多くの中小企業は、資金繰りに苦しんでいる。たとえ毎年利益が出ていても、なぜかお金が残らないという会社をよく見かける。それには原因がある。会社からキャッシュが流出する2つのことに対処していないからだ。

お金が残らないのには
2つの原因がある

「お金がたまらない!」

 多くの中小企業の経営者は、いつもお金のことで悩んでいます。

 政府の景気対策の効果もあって、日本経済を取り巻く環境は少しずつ改善の兆しが見え始めてきました。しかし、この恩恵を受けているのは大企業が中心です。海外から材料を仕入れ、国内で製品をつくって販売するパターンが多い中小企業では、円安によって仕入れコストが上がり、かえって苦しくなっています。おまけに、大企業は業績回復を受けて、従業員をどんどん増やしています。その結果、時給を上げて、求人広告をいくら打っても、中小企業には人が集まらなくなっているのです。

「だから、お金がたまらないんだ。仕方ないけど」

 こういう発想になりがちですが、そうはならないでください。それよりも、なぜお金がたまらないかについて、考えに考え抜いたことがあるでしょうか。

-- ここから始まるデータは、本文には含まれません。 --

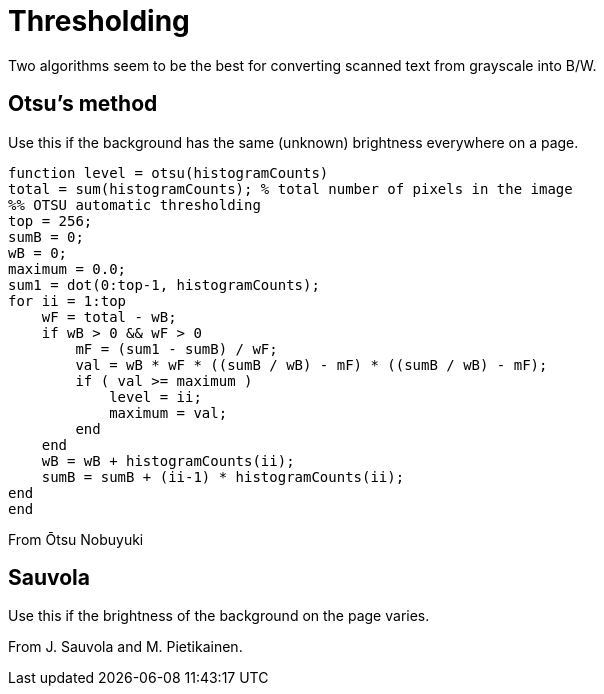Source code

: ﻿﻿Thresholding
============

Two algorithms seem to be the best for converting scanned text from grayscale into B/W.


Otsu's method
-------------

Use this if the background has the same (unknown) brightness everywhere on a page.

----
function level = otsu(histogramCounts)
total = sum(histogramCounts); % total number of pixels in the image 
%% OTSU automatic thresholding
top = 256;
sumB = 0;
wB = 0;
maximum = 0.0;
sum1 = dot(0:top-1, histogramCounts);
for ii = 1:top
    wF = total - wB;
    if wB > 0 && wF > 0
        mF = (sum1 - sumB) / wF;
        val = wB * wF * ((sumB / wB) - mF) * ((sumB / wB) - mF);
        if ( val >= maximum )
            level = ii;
            maximum = val;
        end
    end
    wB = wB + histogramCounts(ii);
    sumB = sumB + (ii-1) * histogramCounts(ii);
end
end
----

From Ōtsu Nobuyuki


Sauvola
-------

Use this if the brightness of the background on the page varies.

From J. Sauvola and M. Pietikainen.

 売上が上がらない、原価が下がらない、労務費が上がり続けている……、実はこれ以外にも会社にお金がたまらない理由があるのです。それがこの連載のテーマである「借金」と「税金」です。

「どうして?」と思われた経営者は、これらをコントロールするという発想をこれまで持っていなかった方です。そういう会社にはお金がたまらなくて当然です。きっと、こう思っているのではないでしょうか。

「銀行から借り入れたら、その分お金が増える。借りられるだけ借りるべきだ!」
「税金をきちんと払うのが、会社の責任だ。税金を払わないなんて、非国民だ!」

 確かに、会社の未来が明るく、お金に不自由しないキャッシュリッチ(お金持ち)な会社は、そういう考え方でいいかもしれません。しかし、ほとんどは、そうではないはずです。会社の未来も不確かで、お金も手元に残っていないわけです。